» **HOW TO COMPLETE THIS TASK**: With the pictures omitted, please transcribe exactly the lines beginning at the one that contains "# Add two horizontal" and ending with the last line of the records below.

+++ DATA +++

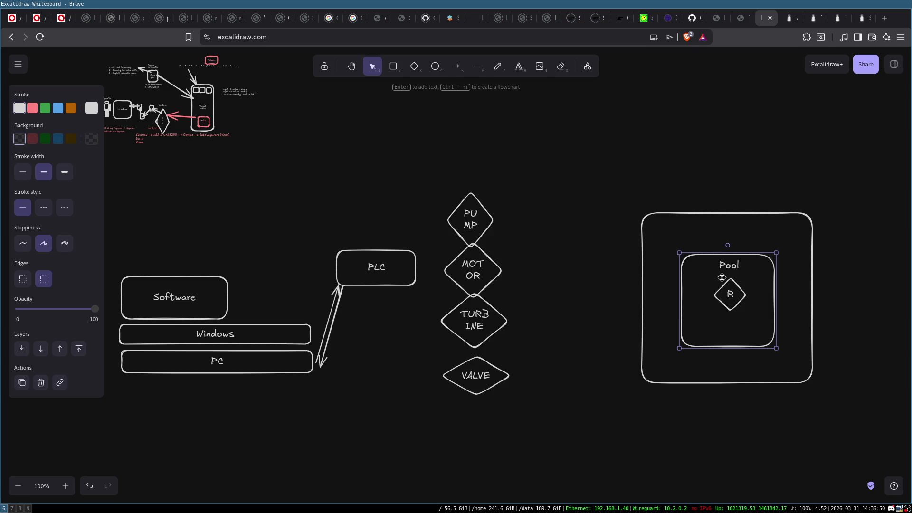
pyautogui.click(475, 70)
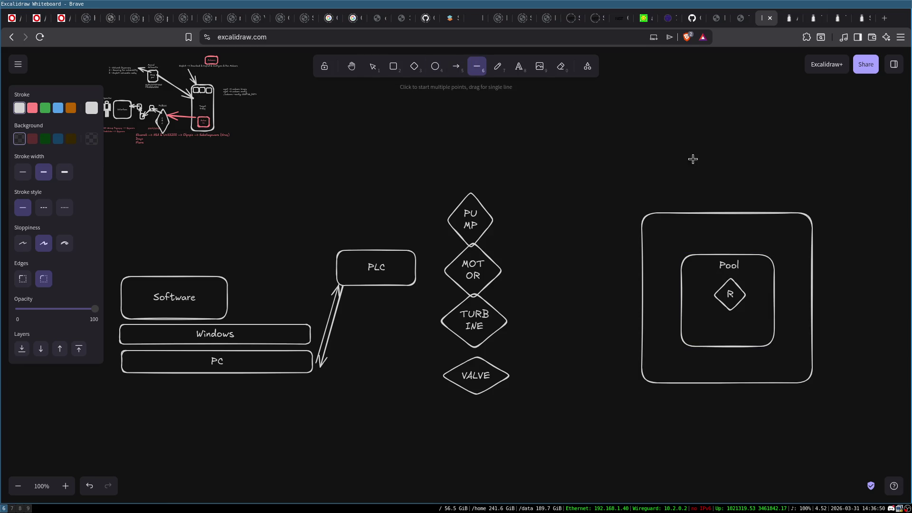
pyautogui.moveTo(702, 177); pyautogui.dragTo(706, 216)
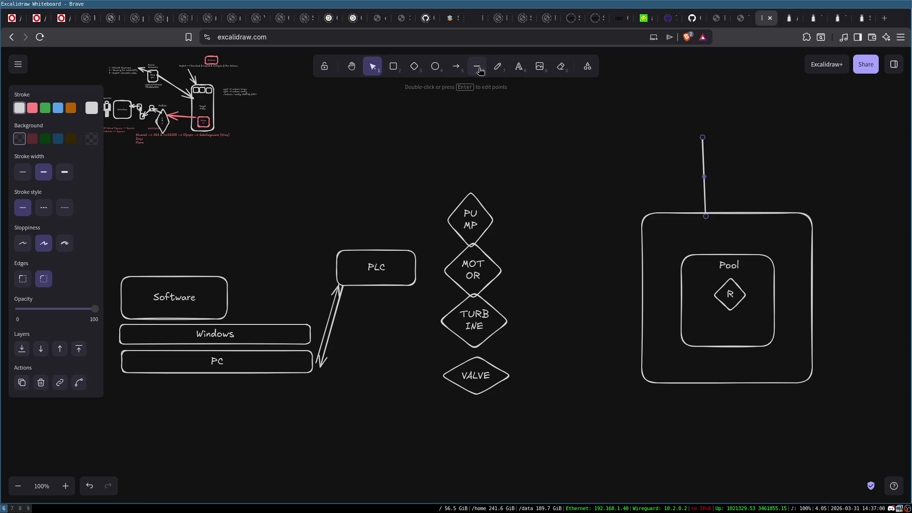
pyautogui.press('l')
pyautogui.moveTo(712, 139); pyautogui.dragTo(715, 213)
pyautogui.press('l')
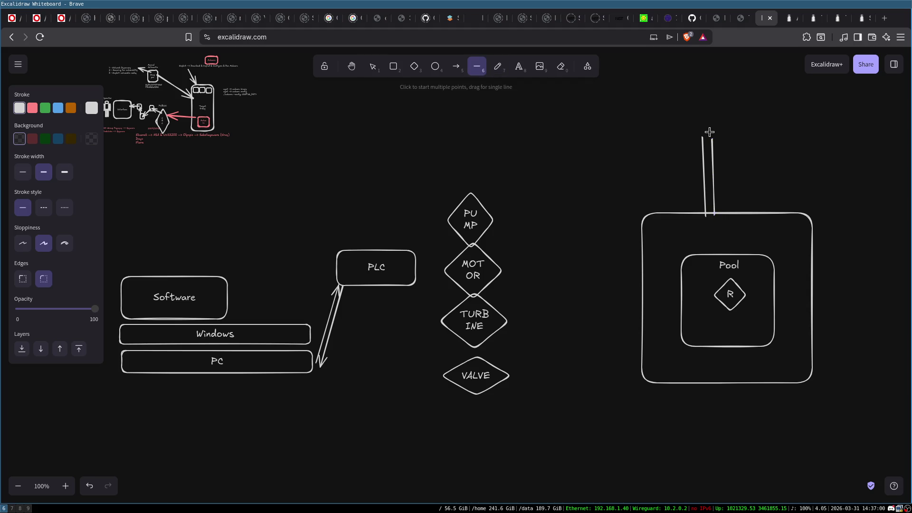
# Add two horizontal lines turning the pipe right, ending at a new small diamond
pyautogui.moveTo(703, 122); pyautogui.dragTo(811, 122)
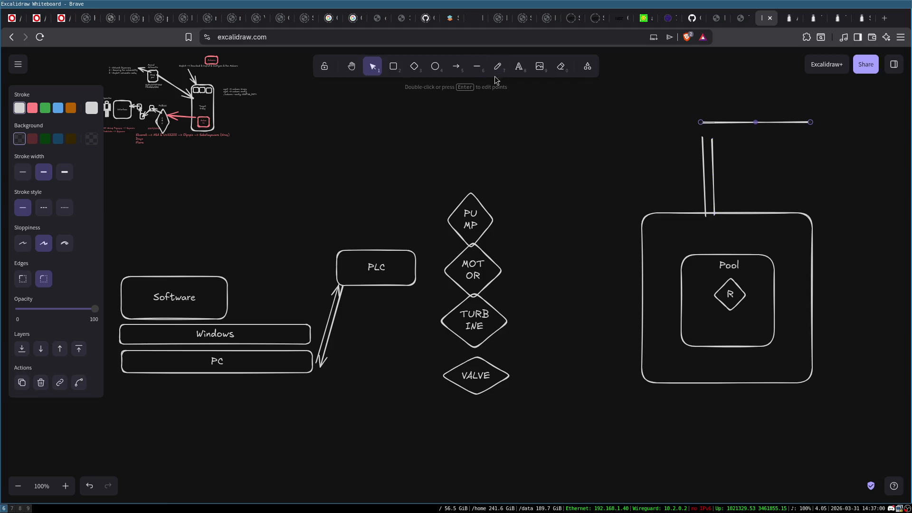
pyautogui.click(704, 145)
pyautogui.click(474, 71)
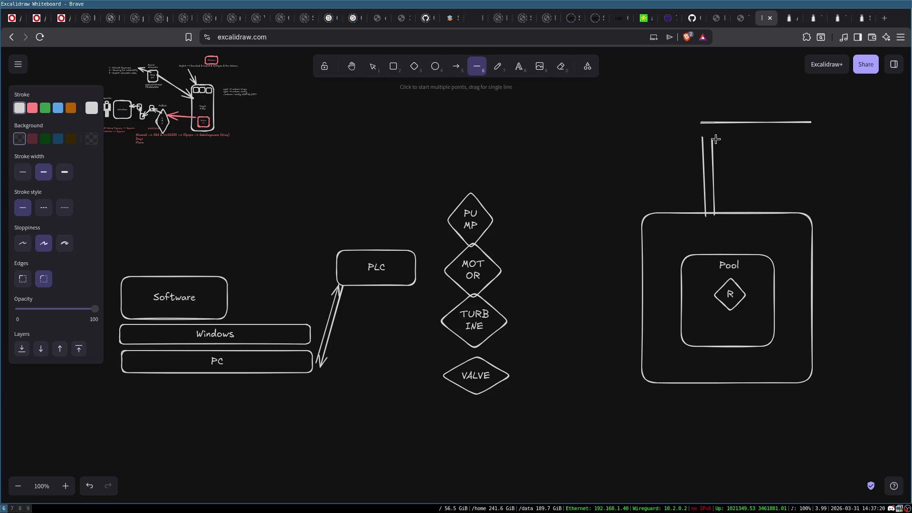
pyautogui.moveTo(714, 138)
pyautogui.mouseDown()
pyautogui.moveTo(810, 142)
pyautogui.moveTo(764, 133)
pyautogui.mouseUp()
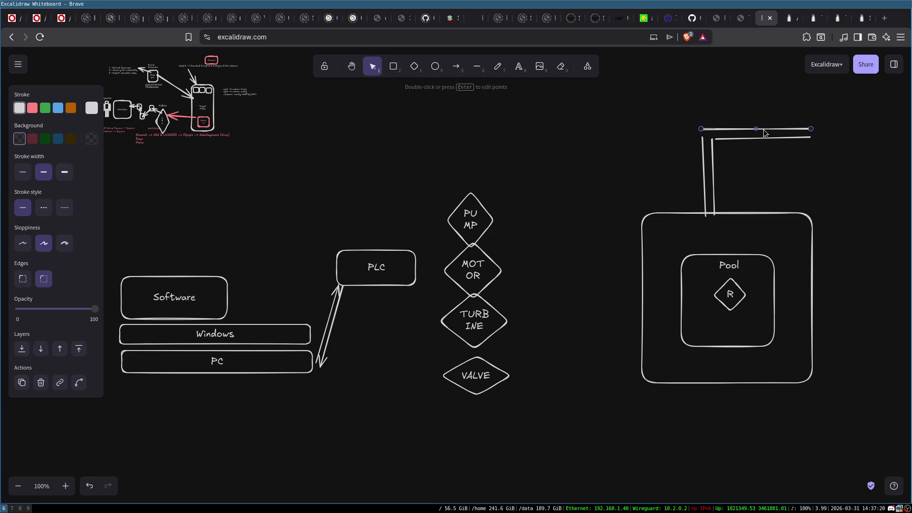
pyautogui.click(416, 68)
pyautogui.moveTo(818, 114); pyautogui.dragTo(859, 161)
# Label the diamond T, shift it right, and draw an arrow from the pipe into it
pyautogui.doubleClick(844, 142)
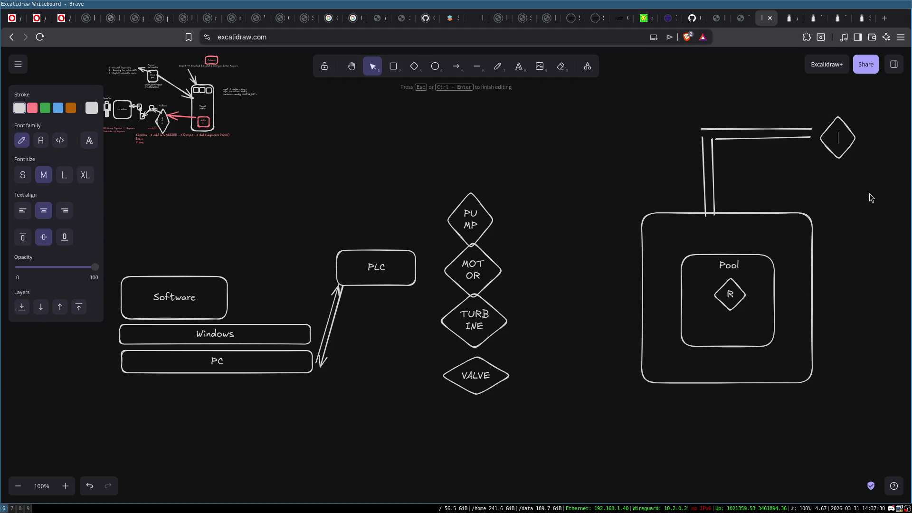
pyautogui.write('T')
pyautogui.click(811, 103)
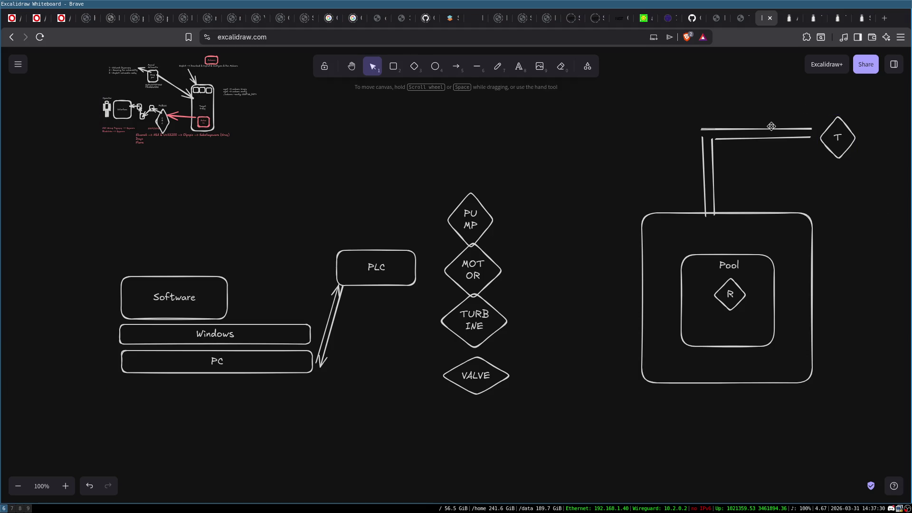
pyautogui.moveTo(843, 132); pyautogui.dragTo(866, 131)
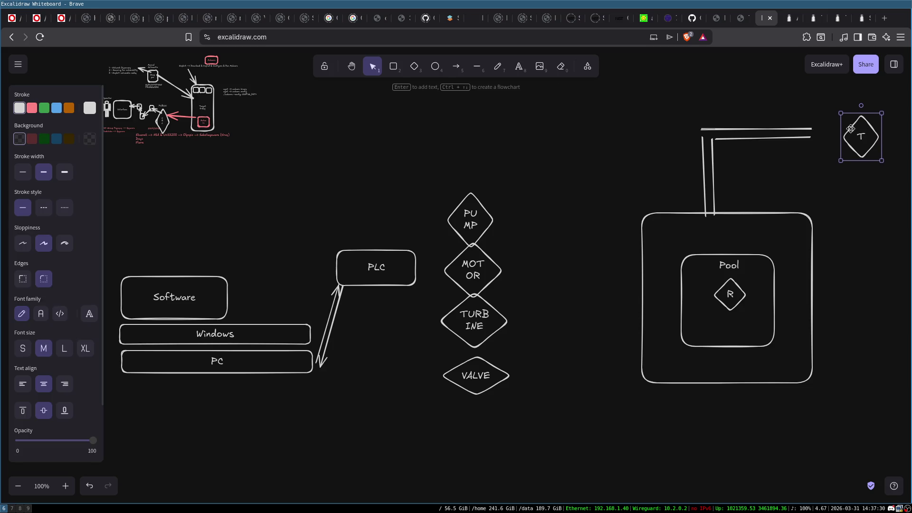
pyautogui.click(456, 66)
pyautogui.moveTo(817, 132)
pyautogui.mouseDown()
pyautogui.moveTo(876, 132)
pyautogui.moveTo(836, 134)
pyautogui.moveTo(850, 137)
pyautogui.mouseUp()
pyautogui.click(838, 134)
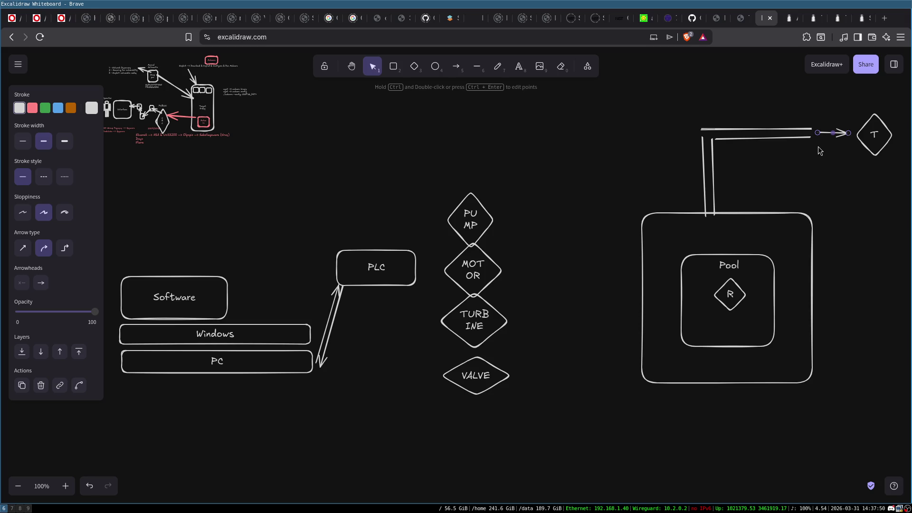
# Add a two-line 'Pressurized Steam' label beneath the arrow
pyautogui.doubleClick(821, 147)
pyautogui.write('STeam')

+++

» **ANSWER AREA**:
# Add two horizontal lines turning the pipe right, ending at a new small diamond
pyautogui.moveTo(703, 122); pyautogui.dragTo(811, 122)
pyautogui.click(704, 145)
pyautogui.click(474, 71)
pyautogui.moveTo(714, 138)
pyautogui.mouseDown()
pyautogui.moveTo(810, 142)
pyautogui.moveTo(764, 133)
pyautogui.mouseUp()
pyautogui.click(416, 68)
pyautogui.moveTo(818, 114); pyautogui.dragTo(859, 161)
# Label the diamond T, shift it right, and draw an arrow from the pipe into it
pyautogui.doubleClick(844, 142)
pyautogui.write('T')
pyautogui.click(811, 103)
pyautogui.moveTo(843, 132); pyautogui.dragTo(866, 131)
pyautogui.click(456, 66)
pyautogui.moveTo(817, 132)
pyautogui.mouseDown()
pyautogui.moveTo(876, 132)
pyautogui.moveTo(836, 134)
pyautogui.moveTo(850, 137)
pyautogui.mouseUp()
pyautogui.click(838, 134)
# Add a two-line 'Pressurized Steam' label beneath the arrow
pyautogui.doubleClick(821, 147)
pyautogui.write('STeam')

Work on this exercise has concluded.